È un modo ideale per sottrarre questi soggetti all’emarginazione?
“Non credo esista un modo ideale per sottrarre una persona all’emarginazione, per includerla, per farle ritrovare il piacere della socialità e la voglia di mettersi in gioco. So però che il calcio può in questo senso essere uno strumento potentissimo, che andrebbe usato sempre più spesso in questa direzione”.
Che rapporto si è venuto a instaurare tra voi?
“Il rapporto che negli anni abbiamo instaurato con questi ragazzi è sicuramente uno dei motivi di maggior soddisfazione: da una parte è un classico rapporto giocatore/allenatori (io e il mio staff, con Riccardo Budoni e Cristian Simina), dall’altra, per tanti motivi diversi, è diventato anche qualcos’altro. Abbiamo cercato di sostenerli nei momenti di difficoltà, in qualche caso di aiutarli a trovare situazioni abitative, lavorative o calcistiche che potessero agevolare il loro percorso di cura e di vita. Questo ovviamente ha creato legami ancora più forti, con alla base un grande rispetto e riconoscenza reciproci”.
È vero che la vostra storia ha ispirato un film?
“La nascita della Nazionale, nel 2016, e la sua partecipazione al primo mondiale in Giappone è stata raccontata dal documentario ‘Crazy for football’, vincitore, tra l’altro, del David di Donatello 2017. Successivamente ha ispirato, insieme al mondiale organizzato e vinto nel 2018, un film per la tv andato in onda nel novembre 2021 in prima serata su Rai 1, visto da quasi tre milioni di persone.”
A chi dedica questi suoi successi in campo e non?

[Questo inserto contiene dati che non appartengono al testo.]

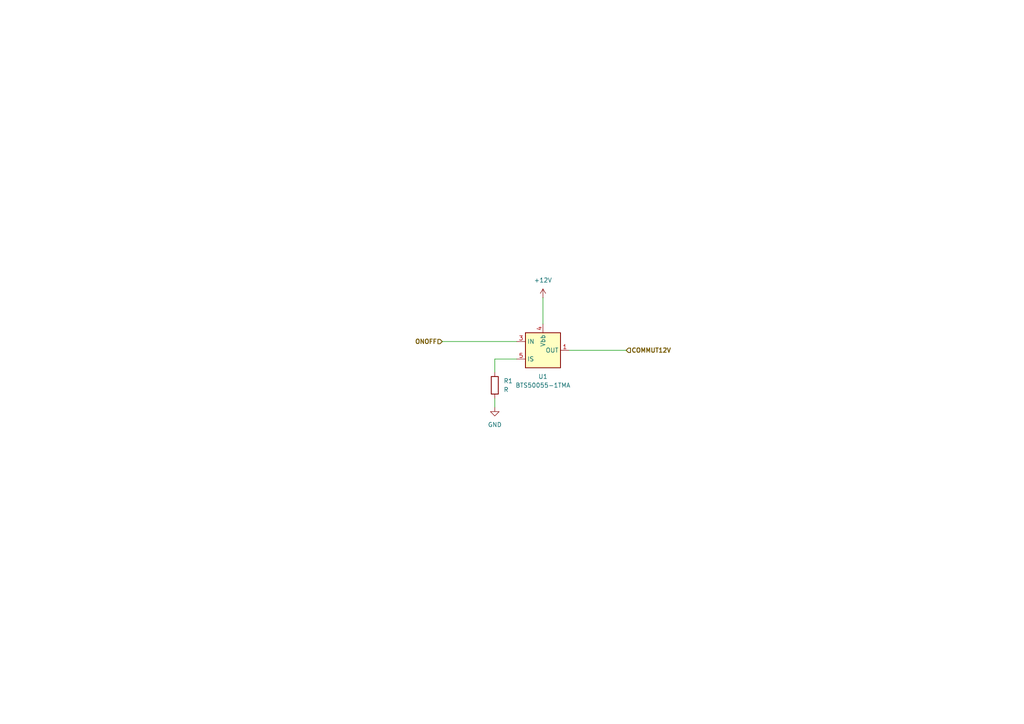
<source format=kicad_sch>
(kicad_sch
	(version 20231120)
	(generator "eeschema")
	(generator_version "8.0")
	(uuid "55f6d50e-9fa5-4ef4-9b72-dfa48b7cf216")
	(paper "A4")
	(title_block
		(title "JJK-144")
		(date "2024-10-04")
		(rev "V0-10")
		(company "F4DEB")
		(comment 1 "COMMUTATION ALIMENTATION")
	)
	
	(wire
		(pts
			(xy 157.48 86.36) (xy 157.48 93.98)
		)
		(stroke
			(width 0)
			(type default)
		)
		(uuid "1fcd4210-df80-4f24-b0db-ee0c308fadaa")
	)
	(wire
		(pts
			(xy 143.51 104.14) (xy 143.51 107.95)
		)
		(stroke
			(width 0)
			(type default)
		)
		(uuid "28377a1c-eea7-4467-98e0-6ef55cd7ddcf")
	)
	(wire
		(pts
			(xy 165.1 101.6) (xy 181.61 101.6)
		)
		(stroke
			(width 0)
			(type default)
		)
		(uuid "35bf0c23-ff03-4fdb-86e1-c23b32e4bda5")
	)
	(wire
		(pts
			(xy 149.86 104.14) (xy 143.51 104.14)
		)
		(stroke
			(width 0)
			(type default)
		)
		(uuid "893d75ec-5458-49f5-9b89-52fe04b7b682")
	)
	(wire
		(pts
			(xy 143.51 115.57) (xy 143.51 118.11)
		)
		(stroke
			(width 0)
			(type default)
		)
		(uuid "91ae958b-6d16-44e9-84cc-0972a093e988")
	)
	(wire
		(pts
			(xy 128.27 99.06) (xy 149.86 99.06)
		)
		(stroke
			(width 0)
			(type default)
		)
		(uuid "a3428432-0dc3-478d-9017-6c1a7b29f138")
	)
	(hierarchical_label "COMMUT12V"
		(shape input)
		(at 181.61 101.6 0)
		(fields_autoplaced yes)
		(effects
			(font
				(size 1.27 1.27)
				(thickness 0.254)
				(bold yes)
			)
			(justify left)
		)
		(uuid "40bd9da5-1407-4e9b-91db-0928cbecfa6a")
	)
	(hierarchical_label "ONOFF"
		(shape input)
		(at 128.27 99.06 180)
		(fields_autoplaced yes)
		(effects
			(font
				(size 1.27 1.27)
				(thickness 0.254)
				(bold yes)
			)
			(justify right)
		)
		(uuid "72efef65-588d-4a37-aaac-a8d386a35f76")
	)
	(symbol
		(lib_id "Device:R")
		(at 143.51 111.76 0)
		(unit 1)
		(exclude_from_sim no)
		(in_bom yes)
		(on_board yes)
		(dnp no)
		(fields_autoplaced yes)
		(uuid "0a4f9ac7-9225-4104-8fdd-2a4f6287d9fa")
		(property "Reference" "R1"
			(at 146.05 110.4899 0)
			(effects
				(font
					(size 1.27 1.27)
				)
				(justify left)
			)
		)
		(property "Value" "R"
			(at 146.05 113.0299 0)
			(effects
				(font
					(size 1.27 1.27)
				)
				(justify left)
			)
		)
		(property "Footprint" ""
			(at 141.732 111.76 90)
			(effects
				(font
					(size 1.27 1.27)
				)
				(hide yes)
			)
		)
		(property "Datasheet" "~"
			(at 143.51 111.76 0)
			(effects
				(font
					(size 1.27 1.27)
				)
				(hide yes)
			)
		)
		(property "Description" "Resistor"
			(at 143.51 111.76 0)
			(effects
				(font
					(size 1.27 1.27)
				)
				(hide yes)
			)
		)
		(pin "2"
			(uuid "02194070-7915-4362-bd76-441f4892285a")
		)
		(pin "1"
			(uuid "5b88ff54-46d9-4d45-bf11-43a3f6ca4e4a")
		)
		(instances
			(project ""
				(path "/ed164b12-610f-4ccb-86bf-23aa0f2661fa/bb98e990-4c18-40a1-b021-6d9389e291aa"
					(reference "R1")
					(unit 1)
				)
			)
		)
	)
	(symbol
		(lib_id "Power_Management:BTS50055-1TMA")
		(at 157.48 101.6 0)
		(unit 1)
		(exclude_from_sim no)
		(in_bom yes)
		(on_board yes)
		(dnp no)
		(fields_autoplaced yes)
		(uuid "39682581-8a67-4794-904c-59925f2d2fa0")
		(property "Reference" "U1"
			(at 157.48 109.22 0)
			(effects
				(font
					(size 1.27 1.27)
				)
			)
		)
		(property "Value" "BTS50055-1TMA"
			(at 157.48 111.76 0)
			(effects
				(font
					(size 1.27 1.27)
				)
			)
		)
		(property "Footprint" "Package_TO_SOT_SMD:TO-263-7_TabPin4"
			(at 177.8 107.95 0)
			(effects
				(font
					(size 1.27 1.27)
				)
				(hide yes)
			)
		)
		(property "Datasheet" "http://www.infineon.com/dgdl/Infineon-BTS50055-1TMA-DS-v01_00-EN.pdf?fileId=5546d4625a888733015aa9b00de935ed"
			(at 157.48 111.76 0)
			(effects
				(font
					(size 1.27 1.27)
				)
				(hide yes)
			)
		)
		(property "Description" "Smart High-Side Power Switch, PROFET, Single, 6mOhm, 70A, 34V, TO220-7"
			(at 157.48 101.6 0)
			(effects
				(font
					(size 1.27 1.27)
				)
				(hide yes)
			)
		)
		(pin "7"
			(uuid "e4fe31ce-3bf4-449d-84bb-0232daae989c")
		)
		(pin "2"
			(uuid "d7700e51-2956-4327-a3c1-f076b418ee68")
		)
		(pin "1"
			(uuid "c1009346-4321-43cb-b217-821ba3d0a74b")
		)
		(pin "3"
			(uuid "3633186a-385e-49c3-ac10-936acd9c49a5")
		)
		(pin "4"
			(uuid "510c45a5-0629-4d4b-bf47-ce878ecff7c3")
		)
		(pin "5"
			(uuid "2a6293aa-61ac-451b-98c5-3214938562a2")
		)
		(pin "6"
			(uuid "a25590ea-bf9a-4ae0-bbd0-820ca1b89df3")
		)
		(instances
			(project ""
				(path "/ed164b12-610f-4ccb-86bf-23aa0f2661fa/bb98e990-4c18-40a1-b021-6d9389e291aa"
					(reference "U1")
					(unit 1)
				)
			)
		)
	)
	(symbol
		(lib_id "power:GND")
		(at 143.51 118.11 0)
		(unit 1)
		(exclude_from_sim no)
		(in_bom yes)
		(on_board yes)
		(dnp no)
		(fields_autoplaced yes)
		(uuid "6353384b-a07d-4f04-bd7e-b64a2bb109ef")
		(property "Reference" "#PWR04"
			(at 143.51 124.46 0)
			(effects
				(font
					(size 1.27 1.27)
				)
				(hide yes)
			)
		)
		(property "Value" "GND"
			(at 143.51 123.19 0)
			(effects
				(font
					(size 1.27 1.27)
				)
			)
		)
		(property "Footprint" ""
			(at 143.51 118.11 0)
			(effects
				(font
					(size 1.27 1.27)
				)
				(hide yes)
			)
		)
		(property "Datasheet" ""
			(at 143.51 118.11 0)
			(effects
				(font
					(size 1.27 1.27)
				)
				(hide yes)
			)
		)
		(property "Description" "Power symbol creates a global label with name \"GND\" , ground"
			(at 143.51 118.11 0)
			(effects
				(font
					(size 1.27 1.27)
				)
				(hide yes)
			)
		)
		(pin "1"
			(uuid "b112135e-56f0-4d38-9bb2-e3b216485145")
		)
		(instances
			(project ""
				(path "/ed164b12-610f-4ccb-86bf-23aa0f2661fa/bb98e990-4c18-40a1-b021-6d9389e291aa"
					(reference "#PWR04")
					(unit 1)
				)
			)
		)
	)
	(symbol
		(lib_id "power:+12V")
		(at 157.48 86.36 0)
		(unit 1)
		(exclude_from_sim no)
		(in_bom yes)
		(on_board yes)
		(dnp no)
		(fields_autoplaced yes)
		(uuid "d1303e7b-83ab-4f56-aefe-5415f178a316")
		(property "Reference" "#PWR03"
			(at 157.48 90.17 0)
			(effects
				(font
					(size 1.27 1.27)
				)
				(hide yes)
			)
		)
		(property "Value" "+12V"
			(at 157.48 81.28 0)
			(effects
				(font
					(size 1.27 1.27)
				)
			)
		)
		(property "Footprint" ""
			(at 157.48 86.36 0)
			(effects
				(font
					(size 1.27 1.27)
				)
				(hide yes)
			)
		)
		(property "Datasheet" ""
			(at 157.48 86.36 0)
			(effects
				(font
					(size 1.27 1.27)
				)
				(hide yes)
			)
		)
		(property "Description" "Power symbol creates a global label with name \"+12V\""
			(at 157.48 86.36 0)
			(effects
				(font
					(size 1.27 1.27)
				)
				(hide yes)
			)
		)
		(pin "1"
			(uuid "4c25efef-c4d1-4014-a76d-9d3277ed141e")
		)
		(instances
			(project ""
				(path "/ed164b12-610f-4ccb-86bf-23aa0f2661fa/bb98e990-4c18-40a1-b021-6d9389e291aa"
					(reference "#PWR03")
					(unit 1)
				)
			)
		)
	)
)

</source>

“In generale a tutti quelli che da anni sostengono il progetto, ai quasi 400 ragazzi che si sono presentati in questi anni alle nostre selezioni, alle strutture che li hanno accompagnati e alle loro famiglie. In particolare a tutti i giocatori della Nazionale, presenti e passati, a chi ha potuto vincere sul campo questo Europeo e a chi, per scelta tecnica o altri motivi, ha potuto solo tifare. E un pensiero speciale va a due ragazzi che ho particolarmente nel cuore: Ruben Carini, il nostro capitano campione del mondo che speriamo sempre possa tornare con noi, e Antonio Barba ,che non c’è più, ma che ricordiamo prima di ogni partita con il nostro urlo di squadra”.